Tourisme, transports et économie

Avec l’entrée du Canton de Vaud dans la Confédération (1803), mon château devient propriété cantonale … et son état ne cesse de se délabrer à tel point que la Société immobilière d’Ouchy décide de construire un mur pour le soustraire, en plein XIXe s., à la vue des touristes qui se réjouissent de découvrir le Léman.
Car une nouvelle attraction double le paysage de mes prédécesseurs voiles latines : le bateau à vapeur. Depuis 1823, une première unité, le Guillaume Tell, fait attraction au départ d’Ouchy, ce qu’aucun hôte de passage ne saurait manquer, comme Stendhal le raconte dans ses Mémoires d’un touriste. On met alors environ 6 heures pour relier Ouchy à Genève.

Le Conseil fédéral avait même prévu, en avril 1851, le chemin de fer avec un embranchement ferroviaire sur Ouchy ; s’il avait été finalisé, sûr que la grande du nord se présenterait bien différemment d’aujourd’hui. C’est ainsi qu’à la place le lointain Ouchy implique pour Lausanne de puissants attelages ou, pour les tâches courantes, l’ »Académie des ânes » qui grimpent, bardés de lourds fardeaux, jusqu’à la ville.

Ouchy change cependant, et vite, sous l’impulsion, notamment, de celui qui est devenu propriétaire de mon château, Jean-Jacques Mercier (1826-1903). Ce dernier est un des moteurs de la Société immobilière d’Ouchy (voir plus haut), qui a ouvert le grand hôtel du Beau-Rivage(1861). A la suite de la Compagnie Générale de Navigation (CGN, 1873), on ouvre, en 1894, le nouveau « Château d’Ouchy ».
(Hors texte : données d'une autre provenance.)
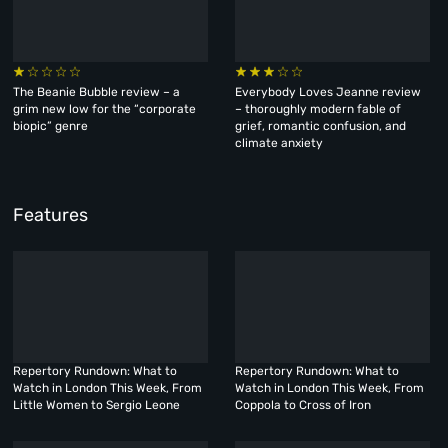
The Beanie Bubble review – a
Everybody Loves Jeanne review
grim new low for the “corporate
– thoroughly modern fable of
biopic” genre
grief, romantic confusion, and
climate anxiety
Features
Repertory Rundown: What to
Repertory Rundown: What to
Watch in London This Week, From
Watch in London This Week, From
Little Women to Sergio Leone
Coppola to Cross of Iron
Que de dynamisme dans cette époque propice à l’éclosion de nombreuses sociétés oscherines, à commencer par la plus ancienne d’entre elles, notre NANA (l’actuelle Société Vaudoise de Navigation, 1846). C’est également en ces temps qu’est ouverte la première usine à Ouchy, où arrivaient par eau les lignites de Belmont.

La Société de développement d’Ouchy naît elle aussi avec la fin de ce siècle (1899) et, au début du suivant (1901), elle pourra fêter l’inauguration de notre quai actuel.